According to the report:

A Google rival has laid out concerns to European regulators over a change the tech company made to its privacy policy last June that enables the search giant to build more robust profiles of its users. Privacy advocates have also complained to US regulators. Software giant Oracle Corp. said it briefed European antitrust regulators late last year on the change, arguing it will make it harder for other companies to compete by enabling Google to even more accurately target ads to users.

Oracle is also involved in an ongoing US lawsuit against Google. The company claims a copyright on Java APIs that Google has used in Android. The case has gone up and down on appeal, with Google winning the most recent round on “fair use” grounds and Oracle promising to appeal again.
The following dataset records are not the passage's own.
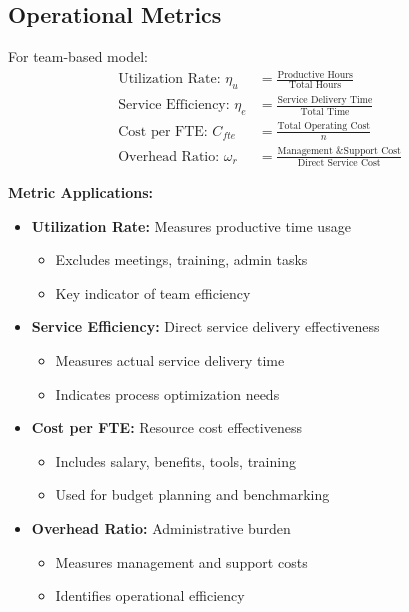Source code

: \documentclass[12pt,a4paper]{article}
\newenvironment{definition}[1]
{\begin{mdframed}[style=definitionstyle,frametitle={Definition: #1}]}
{\end{mdframed}}
\newenvironment{explanation}
{\begin{mdframed}[style=explanationstyle,frametitle={Explanation}]}
{\end{mdframed}}
\begin{document}
\subsection{Operational Metrics}
\begin{definition}{Team Efficiency Metrics}
For team-based model:
\begin{align*}
    \text{Utilization Rate: } \eta_u &= \frac{\text{Productive Hours}}{\text{Total Hours}} \\[1em]
    \text{Service Efficiency: } \eta_e &= \frac{\text{Service Delivery Time}}{\text{Total Time}} \\[1em]
    \text{Cost per FTE: } C_{fte} &= \frac{\text{Total Operating Cost}}{n} \\[1em]
    \text{Overhead Ratio: } \omega_r &= \frac{\text{Management \& Support Cost}}{\text{Direct Service Cost}}
\end{align*}
\end{definition}

\begin{explanation}
\textbf{Metric Applications:}
\begin{itemize}
    \item \textbf{Utilization Rate:} Measures productive time usage
        \begin{itemize}
            \item Excludes meetings, training, admin tasks
            \item Key indicator of team efficiency
        \end{itemize}
    \item \textbf{Service Efficiency:} Direct service delivery effectiveness
        \begin{itemize}
            \item Measures actual service delivery time
            \item Indicates process optimization needs
        \end{itemize}
    \item \textbf{Cost per FTE:} Resource cost effectiveness
        \begin{itemize}
            \item Includes salary, benefits, tools, training
            \item Used for budget planning and benchmarking
        \end{itemize}
    \item \textbf{Overhead Ratio:} Administrative burden
        \begin{itemize}
            \item Measures management and support costs
            \item Identifies operational efficiency
        \end{itemize}
\end{itemize}
\end{explanation}
\end{document}

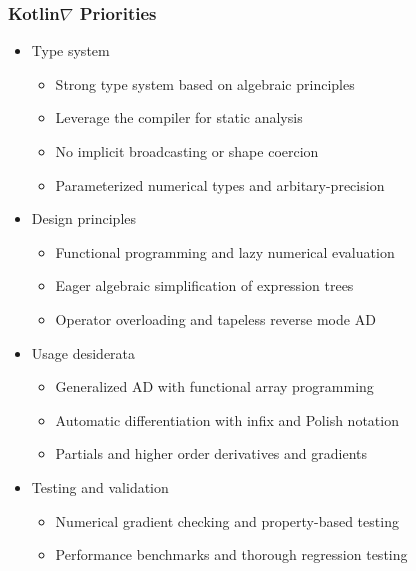 \documentclass{beamer}
\begin{document}
    \begin{frame}
        \frametitle{Kotlin\texorpdfstring{$\nabla$}{} Priorities}
        \begin{itemize}
            \item Type system
            \begin{itemize}
                \item Strong type system based on algebraic principles
                \item Leverage the compiler for static analysis
                \item No implicit broadcasting or shape coercion
                \item Parameterized numerical types and arbitary-precision
            \end{itemize}
            \item Design principles
            \begin{itemize}
                \item Functional programming and lazy numerical evaluation
                \item Eager algebraic simplification of expression trees
                \item Operator overloading and tapeless reverse mode AD
            \end{itemize}
            \item Usage desiderata
            \begin{itemize}
                \item Generalized AD with functional array programming
                \item Automatic differentiation with infix and Polish notation
                \item Partials and higher order derivatives and gradients
            \end{itemize}
            \item Testing and validation
            \begin{itemize}
                \item Numerical gradient checking and property-based testing
                \item Performance benchmarks and thorough regression testing
            \end{itemize}
        \end{itemize}
    \end{frame}
\end{document}
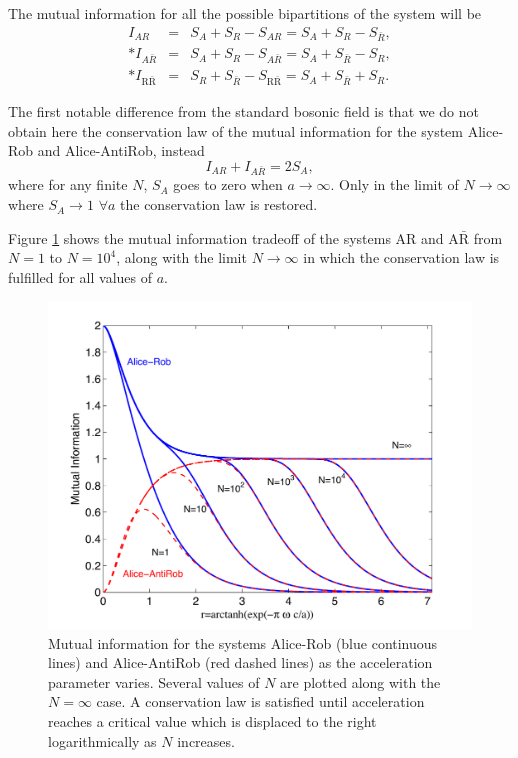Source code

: The mutual information for all the possible bipartitions of the system will be
\begin{eqnarray}
\nonumber I_{AR}&=&S_A+S_R-S_{A R}=S_A+S_R -S_{\bar R},\\*
\nonumber I_{A\bar R}&=&S_A+S_R-S_{A\bar R}=S_A+ S_{\bar R}-S_R,\\*
\nonumber I_{\text{R}{\bar{\text{R}}}}&=& S_R+S_{\bar R}-S_{\text{R}{\bar{\text{R}}}}=S_A+ S_{\bar R}+S_R.
\end{eqnarray}  

The first notable difference from the standard bosonic field is that we do not obtain here the conservation law of the mutual information for the system Alice-Rob and Alice-AntiRob, instead
\begin{equation}\label{noconservationbos}
 I_{AR} + I_{A\bar R}=2S_{A},
\end{equation}
where for any finite $N$, $S_A$ goes to zero when $a\rightarrow\infty$. Only in the limit of $N\rightarrow\infty$ where $S_{A}\rightarrow 1$  $\forall a$ the conservation law is restored. 

Figure \ref{MutuARAAR1} shows  the mutual information tradeoff of the systems AR and $\text{A}{\bar{\text{R}}}$ from $N=1$ to $N=10^4$, along with the limit $N\rightarrow\infty$ in which the conservation law is fulfilled for all values of $a$. 
\begin{figure}[h]
\begin{center}
\includegraphics[width=.85\textwidth]{MutuARAAR1}
\end{center}
\caption{ Mutual information for the systems Alice-Rob (blue continuous lines) and Alice-AntiRob (red dashed lines) as the acceleration parameter varies. Several values of $N$ are plotted along with the $N=\infty$ case. A conservation law is satisfied until acceleration reaches a critical value which is displaced to the right logarithmically as $N$ increases.}
\label{MutuARAAR1}
\end{figure}


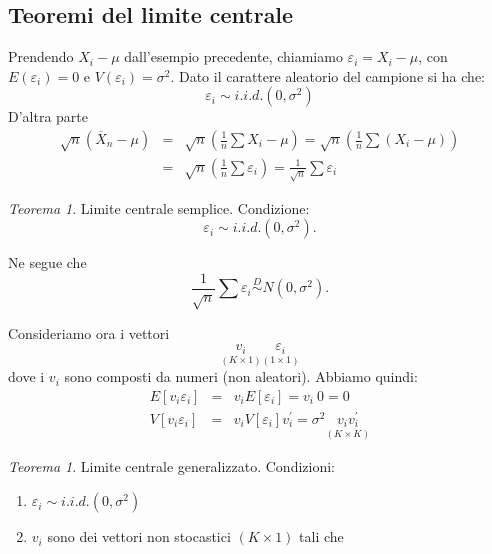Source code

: \documentclass[a4paper]{report}
\newcounter{ese}
\theoremstyle{remark}
\newcounter{theor}
\newtheorem{theorem}[theor]{Teorema}
\begin{document}
\subsection{Teoremi del limite centrale}

Prendendo $X_{i}-\mu $ dall'esempio precedente, chiamiamo $\varepsilon
_{i}=X_{i}-\mu $, con $E(\varepsilon _{i})=0$ e $V(\varepsilon _{i})=\sigma
^{2}$. Dato il carattere aleatorio del campione si ha che: 
\begin{equation*}
\varepsilon _{i}\sim i.i.d.(0,\sigma ^{2})
\end{equation*}%
D'altra parte 
\begin{eqnarray*}
\sqrt{n}\left( \overline{X}_{n}-\mu \right) &=&\sqrt{n}\left( \frac{1}{n}%
\sum X_{i}-\mu \right) =\sqrt{n}\left( \frac{1}{n}\sum \left( X_{i}-\mu
\right) \right) \\
&=&\sqrt{n}\left( \frac{1}{n}\sum \varepsilon _{i}\right) =\frac{1}{\sqrt{n}}%
\sum \varepsilon _{i}
\end{eqnarray*}

\begin{theorem}
Limite centrale semplice. Condizione:%
\begin{equation*}
\varepsilon _{i}\sim i.i.d.(0,\sigma ^{2}).
\end{equation*}

Ne segue che 
\begin{equation*}
\frac{1}{\sqrt{n}}\sum \varepsilon _{i}\overset{D}{\sim }N\left( 0,\sigma
^{2}\right) .
\end{equation*}
\end{theorem}

\noindent Consideriamo ora i vettori 
\begin{equation*}
\underset{(K\times 1)}{v_{i}}\underset{(1\times 1)}{\varepsilon _{i}}
\end{equation*}%
dove i $v_{i}$ sono composti da numeri (non aleatori). Abbiamo quindi: 
\begin{eqnarray*}
E[v_{i}\varepsilon _{i}] &=&v_{i}E[\varepsilon _{i}]=v_{i}\ 0=0 \\
V[v_{i}\varepsilon _{i}] &=&v_{i}V[\varepsilon _{i}]v_{i}^{\prime }=\sigma
^{2}\underset{(K\times K)}{v_{i}v_{i}^{\prime }}
\end{eqnarray*}

\begin{theorem}
Limite centrale generalizzato. Condizioni:
\end{theorem}

\begin{enumerate}
\item $\varepsilon _{i}\sim i.i.d.(0,\sigma ^{2})$

\item $v_{i}$ sono dei vettori non stocastici $(K\times 1)$ tali che
\end{enumerate}
\end{document}
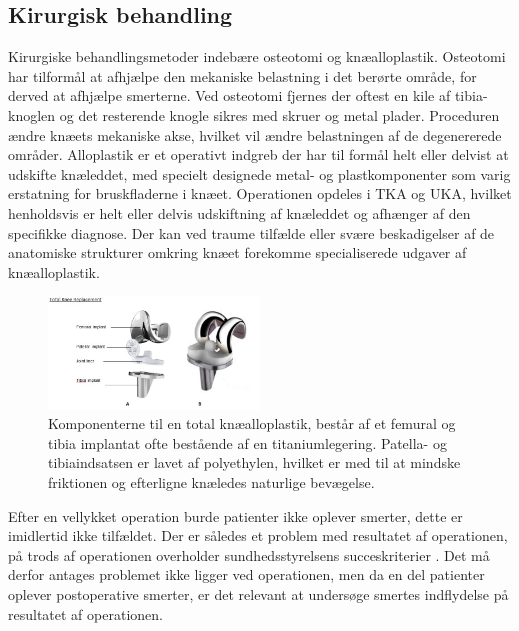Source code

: \subsection{Kirurgisk behandling}

Kirurgiske behandlingsmetoder indebære osteotomi og knæalloplastik. Osteotomi har tilformål at afhjælpe den mekaniske belastning i det berørte område, for derved at afhjælpe smerterne. Ved osteotomi fjernes der oftest en kile af tibia-knoglen og det resterende knogle sikres med skruer og metal plader. Proceduren ændre knæets mekaniske akse, hvilket vil ændre belastningen af de degenererede områder. \citep{Osteotomi_og_TKA}
Alloplastik er et operativt indgreb der har til formål helt eller delvist at udskifte knæleddet, med specielt designede metal- og plastkomponenter som varig erstatning for bruskfladerne i knæet. Operationen opdeles i TKA og UKA, hvilket henholdsvis er helt eller delvis udskiftning af knæleddet og afhænger af den specifikke diagnose. Der kan ved traume tilfælde eller svære beskadigelser af de anatomiske strukturer omkring knæet forekomme specialiserede udgaver af knæalloplastik.

\begin{figure}[H] 
	\begin{center}
		\includegraphics[width=0.5\textwidth]{../figures/tka_implant}
	\end{center}
	\caption{Komponenterne til en total knæalloplastik, består af et femural og tibia implantat ofte bestående af en titaniumlegering. Patella- og tibiaindsatsen er lavet af polyethylen, hvilket er med til at mindske friktionen og efterligne knæledes naturlige bevægelse.\citep{1}} 
	\label{fig:tka_implant} 
\end{figure}

Efter en vellykket operation burde patienter ikke oplever smerter, dette er imidlertid ikke tilfældet. Der er således et problem med resultatet af operationen, på trods af operationen overholder sundhedsstyrelsens succeskriterier \citep{aarsrapport2016}. Det må derfor antages problemet ikke ligger ved operationen, men da en del patienter oplever postoperative smerter, er det relevant at undersøge smertes indflydelse på resultatet af operationen. 

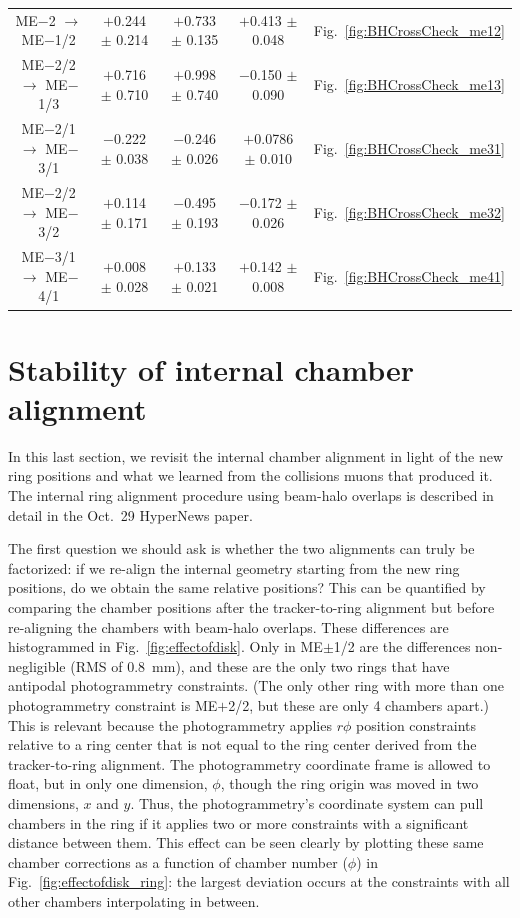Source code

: \documentclass[12pt]{article}
\begin{document}
\begin{table}
\begin{center}
\begin{tabular}{c c c c c}
ME$-$2 $\to$ ME$-$1/2 & $+$0.244 $\pm$ 0.214 & $+$0.733 $\pm$ 0.135 & $+$0.413 $\pm$ 0.048 & Fig.~\ref{fig:BHCrossCheck_me12} \\
ME$-$2/2 $\to$ ME$-$1/3 & $+$0.716 $\pm$ 0.710 & $+$0.998 $\pm$ 0.740 & $-$0.150 $\pm$ 0.090 & Fig.~\ref{fig:BHCrossCheck_me13} \\
ME$-$2/1 $\to$ ME$-$3/1 & $-$0.222 $\pm$ 0.038 & $-$0.246 $\pm$ 0.026 & $+$0.0786 $\pm$ 0.010 & Fig.~\ref{fig:BHCrossCheck_me31} \\
ME$-$2/2 $\to$ ME$-$3/2 & $+$0.114 $\pm$ 0.171 & $-$0.495 $\pm$ 0.193 & $-$0.172 $\pm$ 0.026 & Fig.~\ref{fig:BHCrossCheck_me32} \\
ME$-$3/1 $\to$ ME$-$4/1 & $+$0.008 $\pm$ 0.028 & $+$0.133 $\pm$ 0.021 & $+$0.142 $\pm$ 0.008 & Fig.~\ref{fig:BHCrossCheck_me41} \\\hline
\end{tabular}
\end{center}
\end{table}

\section{Stability of internal chamber alignment}
\label{sec:stability}

In this last section, we revisit the internal chamber alignment in
light of the new ring positions and what we learned from the
collisions muons that produced it.  The internal ring alignment
procedure using beam-halo overlaps is described in detail in the
Oct.~29 HyperNews paper.

The first question we should ask is whether the two alignments can
truly be factorized: if we re-align the internal geometry starting
from the new ring positions, do we obtain the same relative positions?
This can be quantified by comparing the chamber positions after the
tracker-to-ring alignment but before re-aligning the chambers with
beam-halo overlaps.  These differences are histogrammed in
Fig.~\ref{fig:effectofdisk}.  Only in ME$\pm$1/2 are the differences
non-negligible (RMS of 0.8~mm), and these are the only two rings that
have antipodal photogrammetry constraints.  (The only other ring with
more than one photogrammetry constraint is ME$+$2/2, but these are
only 4 chambers apart.)  This is relevant because the photogrammetry
applies $r\phi$ position constraints relative to a ring center that is
not equal to the ring center derived from the tracker-to-ring
alignment.  The photogrammetry coordinate frame is allowed to float,
but in only one dimension, $\phi$, though the ring origin was moved in
two dimensions, $x$ and $y$.  Thus, the photogrammetry's coordinate
system can pull chambers in the ring if it applies two or more
constraints with a significant distance between them.  This effect can
be seen clearly by plotting these same chamber corrections as a
function of chamber number ($\phi$) in
Fig.~\ref{fig:effectofdisk_ring}: the largest deviation occurs at the
constraints with all other chambers interpolating in between.
\end{document}

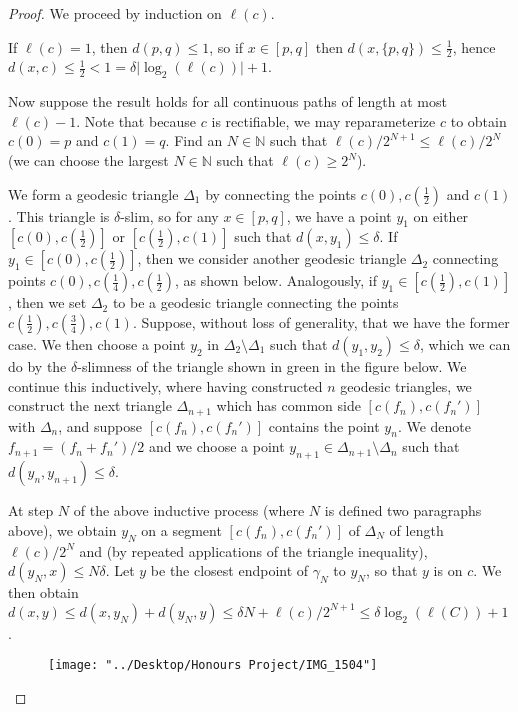 \documentclass[12pt]{article}
\newcommand{\vs}{\vskip10pt}
\begin{document}
	\begin{proof}
		
		We proceed by induction on $\ell(c)$. 
		
		\vs 
		
		If $\ell(c) = 1$, then $d(p,q) \leq 1$, so if $x \in [p,q]$ then $d(x, \{p,q\}) \leq \frac{1}{2}$, hence $d(x,c ) \leq \frac{1}{2} < 1 = \delta \vert \log_2 (\ell(c)) \vert + 1$. 
		
		\vs 
		
		Now suppose the result holds for all continuous paths of length at most $\ell(c) - 1$. Note that because $c$ is rectifiable, we may reparameterize $c$ to obtain $c(0) = p$ and $c(1) = q$. Find an $N \in \mathbb{N}$ such that $\ell(c)/2^{N+1} \leq \ell(c)/2^N$ (we can choose the largest $N \in \mathbb{N}$ such that $\ell(c) \geq 2^N$). 
		
		\vs 
		
		We form a geodesic triangle $\Delta_1$ by connecting the points $c(0), c(\frac{1}{2})$ and $c(1)$. This triangle is $\delta$-slim, so for any $x \in [p,q]$, we have a point $y_1$ on either $[c(0), c(\frac{1}{2})]$ or $[c(\frac{1}{2}), c(1)]$ such that $d(x,y_1) \leq \delta$. If $y_1 \in [c(0), c(\frac{1}{2})]$, then we consider another geodesic triangle $\Delta_2$ connecting points $c(0), c(\frac{1}{4}), c(\frac{1}{2})$, as shown below. Analogously, if $y_1 \in [c(\frac{1}{2}), c(1)]$, then we set $\Delta_2$ to be a geodesic triangle connecting the points $c(\frac{1}{2}), c(\frac{3}{4}), c(1)$. Suppose, without loss of generality, that we have the former case. We then choose a point $y_2$ in $\Delta_2 \setminus \Delta_1$ such that $d(y_1, y_2) \leq \delta$, which we can do by the $\delta$-slimness of the triangle shown in green in the figure below. We continue this inductively, where having constructed $n$ geodesic triangles, we construct the next triangle $\Delta_{n+1}$ which has common side $[c(f_n), c(f_n')]$ with $\Delta_n$, and suppose $[c(f_n), c(f_n')]$ contains the point $y_n$. We denote $f_{n+1} = (f_n + f_n')/2$ and we choose a point $y_{n+1} \in \Delta_{n+1} \setminus \Delta_n$ such that $d(y_n, y_{n+1}) \leq \delta$. 
		
		\vs 
		
		At step $N$ of the above inductive process (where $N$ is defined two paragraphs above), we obtain $y_N$ on a segment $[c(f_n), c(f_n')]$ of $\Delta_{N}$ of length $\ell(c)/2^N$ and (by repeated applications of the triangle inequality), $d(y_N, x) \leq N \delta$. Let $y$ be the closest endpoint of $\gamma_N$ to $y_N$, so that $y$ is on $c$. We then obtain $d(x,y) \leq d(x, y_N) + d(y_N, y) \leq \delta N + \ell(c)/2^{N+1} \leq \delta \log_2 (\ell(C)) +1$. 
		
\begin{figure} [h]
	\centering
	\texttt{[image: "../Desktop/Honours Project/IMG\_1504"]}
	\caption{}
	\label{fig:img1504}
\end{figure}
		 		
	\end{proof}
	
\end{document}
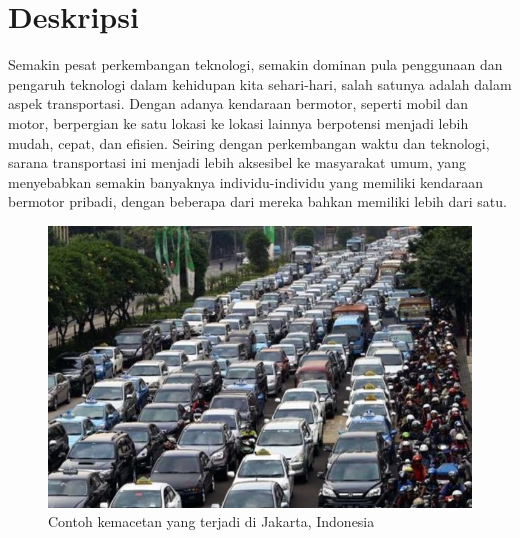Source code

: \documentclass[a4paper,twoside]{article}
\begin{document}
\title{\@judultopik}
\author{\nama \textendash \@npm} 

\newcommand{\nama}{Alfred Aprianto Liaunardi}
\newcommand{\@npm}{6181801014}
\newcommand{\@judultopik}{Perkakas Command Line KIRI} %
\newcommand{\jumpemb}{1} %
\newcommand{\tanggal}{14/03/2022}


\maketitle


\section{Deskripsi}
Semakin pesat perkembangan teknologi, semakin dominan pula penggunaan dan pengaruh teknologi dalam kehidupan kita sehari-hari, salah satunya adalah dalam aspek transportasi. Dengan adanya kendaraan bermotor, seperti mobil dan motor, berpergian ke satu lokasi ke lokasi lainnya berpotensi menjadi lebih mudah, cepat, dan efisien. Seiring dengan perkembangan waktu dan teknologi, sarana transportasi ini menjadi lebih aksesibel ke masyarakat umum, yang menyebabkan semakin banyaknya individu-individu yang memiliki kendaraan bermotor pribadi, dengan beberapa dari mereka bahkan memiliki lebih dari satu.

\begin{figure}[h]
	\centering
	\includegraphics[scale=0.25]{macet}
	\caption[Contoh kemacetan yang terjadi di Jakarta]{Contoh kemacetan yang terjadi di Jakarta, Indonesia}
	\label{fig:macet}
\end{figure}
\end{document}
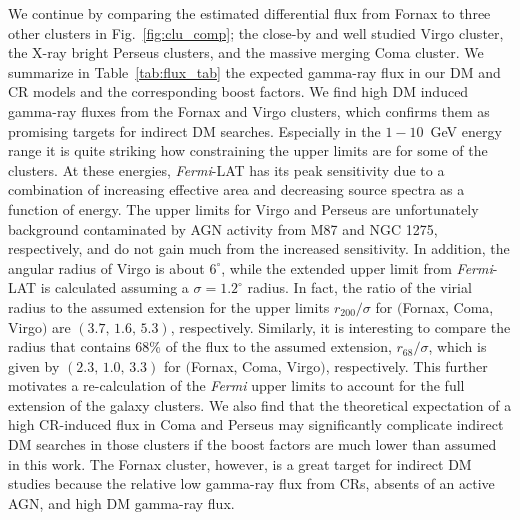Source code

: \documentclass[10pt,aps,pra,reprint,amsmath,amsfonts,amssymb,showpacs,nofootinbib,floatfix]{revtex4-1}
\newcommand{\Fermi}{{\em Fermi}\xspace}
\newcommand{\rvir}{r_{200}}
\begin{document}
We continue by comparing the estimated differential flux from Fornax
to three other clusters in Fig.~\ref{fig:clu_comp}; the close-by and
well studied Virgo cluster, the X-ray bright Perseus clusters, and the
massive merging Coma cluster. We summarize in Table~\ref{tab:flux_tab}
the expected gamma-ray flux in our DM and CR models and the
corresponding boost factors.  We find high DM induced gamma-ray fluxes
from the Fornax and Virgo clusters, which confirms them as promising
targets for indirect DM searches. Especially in the $1-10$~GeV energy
range it is quite striking how constraining the upper limits are for
some of the clusters. At these energies, \Fermi-LAT has its peak
sensitivity due to a combination of increasing effective area and
decreasing source spectra as a function of energy. The upper limits
for Virgo and Perseus are unfortunately background contaminated by AGN
activity from M87 and NGC 1275, respectively, and do not gain much
from the increased sensitivity. In addition, the angular radius of
Virgo is about $6^\circ$, while the extended upper limit from
\Fermi-LAT is calculated assuming a $\sigma=1.2^\circ$ radius. In
fact, the ratio of the virial radius to the assumed extension for the
upper limits $\rvir/\sigma$ for $($Fornax, Coma, Virgo$)$ are
$(3.7,\,1.6,\,5.3)$, respectively. Similarly, it is interesting to
compare the radius that contains 68\% of the flux to the assumed
extension, $r_{68}/\sigma$, which is given by $(2.3,\,1.0,\,3.3)$ for
$($Fornax, Coma, Virgo$)$, respectively. This further motivates a
re-calculation of the \Fermi upper limits to account for the full
extension of the galaxy clusters. We also find that the theoretical
expectation of a high CR-induced flux in Coma and Perseus may
significantly complicate indirect DM searches in those clusters if the
boost factors are much lower than assumed in this work. The Fornax
cluster, however, is a great target for indirect DM studies because
the relative low gamma-ray flux from CRs, absents of an active AGN,
and high DM gamma-ray flux.
\end{document}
The issue behind Oracle’s complaint in the EU stems from Google’s ability to combine user data across its various properties on the deskop and mobile. In a related move, late last week, Google announced that Google account data would now be available for ad targeting on YouTube.

Last June, Google introduced “My Activity” and “Ads Personalization.” My Activity gives users a holistic view of their search and browsing histories. Ads Personalization is opt-in and promises more relevant ads. Users are prompted to opt in; the functionality is turned off by default.

Some of the critics quoted in the Journal article argue not that Google is violating EU privacy rules — that’s a separate discussion — but that its data-combining capabilities give the company an unfair competitive advantage. Oracle itself has formidable data assets and ad-targeting capabilities.

In the US, Google faces an FTC complaint (PDF) on similar grounds. Filed in December, the complaint was generated by Consumer Watchdog and the Privacy Rights Clearing House over Google’s data-combining and privacy practices:

When Google acquired DoubleClick in 2007, it overcame significant privacy concerns by pledging to Congress, the Federal Trade Commission (FTC), and the public at large not to combine its users’ personally-identifiable information with DoubleClick’s vast browsing data. These assurances paved the way for the FTC approval of the acquisition. Nearly a decade later, on June 28, 2016, Google quietly changed its privacy policy to permit the combination of this data, and forced the change on users in a highly deceptive manner, without meaningful notice and consent. The change marked the culmination of a nearly decade-long deception that Google has perpetrated against its users, the FTC, and the public at large. The change also violated legally binding commitments that Google made to the FTC.